148 entry daha
  • cağaloğlu'nda kitapçı bir arkadaşımı sık sık görmeye giderdim. her ziyaretimde eline geçen kitaplardan (kitapçılar birbirlerine yeni baskı kitapları yollarlar) bir şeyler ayırır, bunları mutlaka okumalısın derdi.

    2010 baharı olması lazım, yine onu görmeye gitmiştim. kitapçıdan çıktık sirkeciye doğru yürüyoruz. birden durdu ve bana; çizgi sen calvino'dan hiç söz etmedin okumadın galiba dedi.

    okumayı bırak adını bile duymamıştım. ve bunu söyledim! hemen bir iki yer arandı, calvino'nun görünmez kentler'i bulundu, getirecek kişiye köprünün ayağına geçiyoruz sende gel dendi ve şahsım bu muhteşem beyinle ayrılmamacasına tanıştı..

    eskiden her şey ne güzeldi, ne güzeldi, ne güzel..

    kitaptan, han ve marco'nun sohbetinden bir alıntı;

    “kentlerle ilişkimiz rüyalarla olduğu gibidir: hayal edilebilen her şey aynı zamanda düşlenebilir, oysa en beklenmedik rüyalar bile bir arzuyu, ya da arzunun tersi, bir korkuyu gizleyen resimli bir bilmecedir. kentleri de rüyalar gibi arzular veya korkular kurar; söylediklerimin ana hattı gizli, kuralları saçma, verdiği umutlar aldatıcı, her şey, başka bir şeyi gizliyor olsa da.”

    ne arzularım, ne korkularım var benim” dedi han, “benim düşlerimi ya düşünce ya da rastlantılar oluşturur.”

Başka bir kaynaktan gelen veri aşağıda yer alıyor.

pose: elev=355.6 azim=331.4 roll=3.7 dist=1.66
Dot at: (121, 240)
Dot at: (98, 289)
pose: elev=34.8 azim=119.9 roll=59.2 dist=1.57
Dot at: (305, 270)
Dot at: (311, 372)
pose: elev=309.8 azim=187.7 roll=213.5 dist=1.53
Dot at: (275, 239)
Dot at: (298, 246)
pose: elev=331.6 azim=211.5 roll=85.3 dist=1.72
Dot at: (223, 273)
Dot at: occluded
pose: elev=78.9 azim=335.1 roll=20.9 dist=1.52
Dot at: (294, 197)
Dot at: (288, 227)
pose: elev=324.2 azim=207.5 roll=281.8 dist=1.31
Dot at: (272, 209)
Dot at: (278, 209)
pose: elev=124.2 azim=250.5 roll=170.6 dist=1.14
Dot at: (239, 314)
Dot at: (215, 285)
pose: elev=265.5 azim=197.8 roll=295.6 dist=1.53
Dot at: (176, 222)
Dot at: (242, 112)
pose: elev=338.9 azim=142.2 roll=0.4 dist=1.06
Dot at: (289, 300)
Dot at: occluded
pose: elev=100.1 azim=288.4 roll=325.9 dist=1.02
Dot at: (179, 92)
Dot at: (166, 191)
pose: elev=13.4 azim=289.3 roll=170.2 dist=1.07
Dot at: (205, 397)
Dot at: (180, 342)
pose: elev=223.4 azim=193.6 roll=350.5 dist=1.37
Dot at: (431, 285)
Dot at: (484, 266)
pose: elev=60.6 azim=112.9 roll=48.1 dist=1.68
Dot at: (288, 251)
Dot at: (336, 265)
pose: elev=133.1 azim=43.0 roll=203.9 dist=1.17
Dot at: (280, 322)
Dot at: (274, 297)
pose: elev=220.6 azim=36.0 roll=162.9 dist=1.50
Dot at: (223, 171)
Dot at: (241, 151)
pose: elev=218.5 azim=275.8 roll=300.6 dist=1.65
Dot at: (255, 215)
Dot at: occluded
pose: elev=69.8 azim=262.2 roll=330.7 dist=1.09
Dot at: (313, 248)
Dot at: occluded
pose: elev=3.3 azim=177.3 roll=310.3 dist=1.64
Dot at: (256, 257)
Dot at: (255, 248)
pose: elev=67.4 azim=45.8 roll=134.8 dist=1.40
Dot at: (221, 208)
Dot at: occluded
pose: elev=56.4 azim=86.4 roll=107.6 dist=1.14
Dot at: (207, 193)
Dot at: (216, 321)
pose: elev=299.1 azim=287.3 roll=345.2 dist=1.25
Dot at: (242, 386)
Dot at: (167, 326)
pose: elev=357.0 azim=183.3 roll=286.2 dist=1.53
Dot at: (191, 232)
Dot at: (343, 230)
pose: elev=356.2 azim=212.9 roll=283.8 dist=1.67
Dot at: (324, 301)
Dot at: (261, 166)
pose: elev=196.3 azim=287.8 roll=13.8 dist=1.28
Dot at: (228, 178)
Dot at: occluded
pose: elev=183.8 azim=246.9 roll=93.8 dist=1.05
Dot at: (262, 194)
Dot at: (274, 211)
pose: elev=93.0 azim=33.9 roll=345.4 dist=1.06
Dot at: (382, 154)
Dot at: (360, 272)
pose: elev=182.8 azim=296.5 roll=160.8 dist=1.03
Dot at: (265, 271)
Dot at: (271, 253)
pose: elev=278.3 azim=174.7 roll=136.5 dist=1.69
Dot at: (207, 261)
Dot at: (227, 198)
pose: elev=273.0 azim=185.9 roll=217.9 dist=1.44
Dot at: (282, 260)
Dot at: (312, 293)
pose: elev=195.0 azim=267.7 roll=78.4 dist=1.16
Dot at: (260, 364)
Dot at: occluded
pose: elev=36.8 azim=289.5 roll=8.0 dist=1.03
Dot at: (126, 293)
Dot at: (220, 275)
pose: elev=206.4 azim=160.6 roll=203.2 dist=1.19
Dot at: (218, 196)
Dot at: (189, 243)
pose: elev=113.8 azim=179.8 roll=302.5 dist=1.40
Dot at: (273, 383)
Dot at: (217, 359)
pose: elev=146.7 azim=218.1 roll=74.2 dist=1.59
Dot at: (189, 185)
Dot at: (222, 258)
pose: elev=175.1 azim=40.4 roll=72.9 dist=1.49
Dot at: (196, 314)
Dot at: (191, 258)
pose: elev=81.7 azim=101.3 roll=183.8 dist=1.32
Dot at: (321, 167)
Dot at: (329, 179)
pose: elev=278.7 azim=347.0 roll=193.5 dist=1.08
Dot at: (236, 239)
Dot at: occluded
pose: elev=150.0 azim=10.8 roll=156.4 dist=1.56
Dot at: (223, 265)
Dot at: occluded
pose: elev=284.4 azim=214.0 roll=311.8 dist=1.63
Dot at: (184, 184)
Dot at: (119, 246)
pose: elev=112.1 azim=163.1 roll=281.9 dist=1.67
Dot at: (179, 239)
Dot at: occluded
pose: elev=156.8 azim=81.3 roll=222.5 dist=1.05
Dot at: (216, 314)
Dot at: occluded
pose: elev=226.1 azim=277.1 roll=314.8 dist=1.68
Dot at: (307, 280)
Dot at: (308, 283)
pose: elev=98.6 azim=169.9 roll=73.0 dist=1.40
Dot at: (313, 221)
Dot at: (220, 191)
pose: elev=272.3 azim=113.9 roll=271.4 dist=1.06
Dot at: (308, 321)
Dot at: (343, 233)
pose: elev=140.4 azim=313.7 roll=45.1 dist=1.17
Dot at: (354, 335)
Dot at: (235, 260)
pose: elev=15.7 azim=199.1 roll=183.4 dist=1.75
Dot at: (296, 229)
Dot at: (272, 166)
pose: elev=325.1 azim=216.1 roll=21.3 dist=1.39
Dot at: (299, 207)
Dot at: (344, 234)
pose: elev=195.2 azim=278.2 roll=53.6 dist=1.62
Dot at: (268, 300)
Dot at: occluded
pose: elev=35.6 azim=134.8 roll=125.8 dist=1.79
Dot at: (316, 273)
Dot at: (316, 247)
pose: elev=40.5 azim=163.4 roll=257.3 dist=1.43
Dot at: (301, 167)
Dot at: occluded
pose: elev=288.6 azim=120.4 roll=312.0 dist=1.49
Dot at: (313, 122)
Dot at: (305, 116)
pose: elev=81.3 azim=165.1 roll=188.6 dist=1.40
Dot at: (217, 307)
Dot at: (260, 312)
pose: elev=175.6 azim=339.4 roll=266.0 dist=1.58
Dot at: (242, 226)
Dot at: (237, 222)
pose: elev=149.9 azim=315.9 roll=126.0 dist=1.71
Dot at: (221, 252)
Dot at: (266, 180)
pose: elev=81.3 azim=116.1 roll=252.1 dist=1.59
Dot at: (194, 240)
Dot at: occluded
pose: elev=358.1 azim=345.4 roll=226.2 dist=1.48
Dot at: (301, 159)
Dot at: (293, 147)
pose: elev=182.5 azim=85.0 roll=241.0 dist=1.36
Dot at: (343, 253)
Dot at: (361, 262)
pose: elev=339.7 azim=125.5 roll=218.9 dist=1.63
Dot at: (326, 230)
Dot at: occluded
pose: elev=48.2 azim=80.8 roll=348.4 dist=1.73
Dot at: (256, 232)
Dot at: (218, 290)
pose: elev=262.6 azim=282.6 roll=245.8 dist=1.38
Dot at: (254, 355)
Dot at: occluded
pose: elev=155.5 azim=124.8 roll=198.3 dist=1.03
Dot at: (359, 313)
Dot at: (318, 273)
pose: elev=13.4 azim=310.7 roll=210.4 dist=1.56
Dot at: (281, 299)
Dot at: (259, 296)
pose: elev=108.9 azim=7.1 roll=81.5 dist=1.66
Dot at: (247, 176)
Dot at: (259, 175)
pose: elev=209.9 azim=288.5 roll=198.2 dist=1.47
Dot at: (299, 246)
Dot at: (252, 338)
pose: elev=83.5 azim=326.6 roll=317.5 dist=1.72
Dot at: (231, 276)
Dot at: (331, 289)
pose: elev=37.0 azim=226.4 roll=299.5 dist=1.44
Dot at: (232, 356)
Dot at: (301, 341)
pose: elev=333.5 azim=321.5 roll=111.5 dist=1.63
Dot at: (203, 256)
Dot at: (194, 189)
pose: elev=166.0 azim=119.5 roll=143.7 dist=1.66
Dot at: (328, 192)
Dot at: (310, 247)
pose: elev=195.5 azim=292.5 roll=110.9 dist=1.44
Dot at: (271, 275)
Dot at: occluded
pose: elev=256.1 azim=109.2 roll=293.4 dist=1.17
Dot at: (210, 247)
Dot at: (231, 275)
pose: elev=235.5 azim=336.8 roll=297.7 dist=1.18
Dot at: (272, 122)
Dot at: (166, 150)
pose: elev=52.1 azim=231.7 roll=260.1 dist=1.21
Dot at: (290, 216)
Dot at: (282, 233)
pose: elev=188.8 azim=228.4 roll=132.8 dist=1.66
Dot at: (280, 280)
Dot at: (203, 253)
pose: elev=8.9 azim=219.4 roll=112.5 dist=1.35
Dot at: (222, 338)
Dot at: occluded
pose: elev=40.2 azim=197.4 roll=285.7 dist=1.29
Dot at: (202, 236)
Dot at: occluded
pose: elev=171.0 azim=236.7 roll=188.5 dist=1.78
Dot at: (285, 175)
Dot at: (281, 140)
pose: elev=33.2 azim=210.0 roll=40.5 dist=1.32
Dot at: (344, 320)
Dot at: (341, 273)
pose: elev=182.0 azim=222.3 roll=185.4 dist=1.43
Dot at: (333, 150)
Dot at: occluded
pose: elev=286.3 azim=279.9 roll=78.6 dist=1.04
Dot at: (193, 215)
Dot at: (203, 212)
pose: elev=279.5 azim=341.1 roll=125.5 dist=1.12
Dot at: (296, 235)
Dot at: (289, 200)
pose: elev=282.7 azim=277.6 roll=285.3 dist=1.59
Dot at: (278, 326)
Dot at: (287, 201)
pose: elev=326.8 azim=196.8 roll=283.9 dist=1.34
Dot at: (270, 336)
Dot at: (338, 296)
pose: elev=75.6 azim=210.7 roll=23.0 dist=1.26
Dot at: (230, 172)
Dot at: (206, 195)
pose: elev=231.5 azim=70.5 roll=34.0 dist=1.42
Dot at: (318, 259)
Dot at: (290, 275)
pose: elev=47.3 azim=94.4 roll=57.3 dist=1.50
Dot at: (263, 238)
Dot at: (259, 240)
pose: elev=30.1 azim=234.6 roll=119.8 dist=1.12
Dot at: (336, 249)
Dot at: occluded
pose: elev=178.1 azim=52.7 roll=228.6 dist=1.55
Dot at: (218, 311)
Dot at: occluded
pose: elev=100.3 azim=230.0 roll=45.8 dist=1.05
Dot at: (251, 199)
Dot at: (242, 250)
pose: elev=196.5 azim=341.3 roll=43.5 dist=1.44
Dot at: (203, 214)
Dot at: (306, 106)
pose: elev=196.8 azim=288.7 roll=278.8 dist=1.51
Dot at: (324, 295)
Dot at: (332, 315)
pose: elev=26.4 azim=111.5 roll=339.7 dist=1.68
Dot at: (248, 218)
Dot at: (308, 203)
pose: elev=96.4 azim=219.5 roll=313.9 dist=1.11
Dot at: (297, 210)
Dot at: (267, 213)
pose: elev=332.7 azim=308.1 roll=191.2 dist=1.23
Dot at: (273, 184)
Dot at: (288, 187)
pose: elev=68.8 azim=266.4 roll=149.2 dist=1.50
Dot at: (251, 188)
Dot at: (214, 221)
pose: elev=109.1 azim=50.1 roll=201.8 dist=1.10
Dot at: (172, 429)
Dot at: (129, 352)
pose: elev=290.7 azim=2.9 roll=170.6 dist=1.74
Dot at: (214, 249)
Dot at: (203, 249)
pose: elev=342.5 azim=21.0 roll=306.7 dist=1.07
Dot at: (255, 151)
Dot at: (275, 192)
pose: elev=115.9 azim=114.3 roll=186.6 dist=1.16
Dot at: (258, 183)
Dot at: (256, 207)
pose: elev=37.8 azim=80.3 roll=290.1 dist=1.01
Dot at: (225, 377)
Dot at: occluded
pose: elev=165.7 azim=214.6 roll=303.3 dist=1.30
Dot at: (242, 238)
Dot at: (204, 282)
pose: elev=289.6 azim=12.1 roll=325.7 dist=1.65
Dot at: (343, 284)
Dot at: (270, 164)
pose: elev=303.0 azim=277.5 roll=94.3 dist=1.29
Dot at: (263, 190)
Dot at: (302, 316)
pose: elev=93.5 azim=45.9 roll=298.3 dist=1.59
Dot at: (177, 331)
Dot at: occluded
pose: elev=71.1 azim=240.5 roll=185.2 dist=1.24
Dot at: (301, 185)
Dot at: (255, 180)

    “kentler de düşüncenin ya da rastlantının eseri olduklarını sanırlar hep, ama ne biri, ne öteki ayakta tutmaya yeter onların surlarını. bir kentte hayran kaldığın şey onun yedi ya da yetmiş yedi harikası değil, senin ona sunduğun bir soruya verdiği yanıttır.”

    “ya da onun sana sorduğu ve ille de yanıtlamanı beklediği sorudur, tıpkı thebai'nin sfenks'in ağzından sorduğu soru gibi.”

    debe edit: calvino okumaya başlamak ve görünmez kentler'le ilgili bir kaç mesaj aldım. bence hepsinin tadı başka olsa da; calvino okumaya (ilk okuduğum kitabı olduğu için belki de) görünmez kentler ile başlanabilir. ben ışıl saatçıoğlu çevirisi ile okudum. çevirisi nefisti, kitabın bu kadar büyüleyici olmasının sebeplerinden biri çeviri kalitesi kesinlikle. ben başta önsöz, ön açıklama vesair gibi kitap öncesi yazıları okumam; onları en son okurum. yani önce kitaba girmeye çalışır, sonra gerek yazarın kendi açıklaması, gerek çevirmenin önsözünü/notlarını okurum. çünkü öbür türlü önyargı yarattığını ve bazen de okuyucuyu sıktığını düşünüyorum.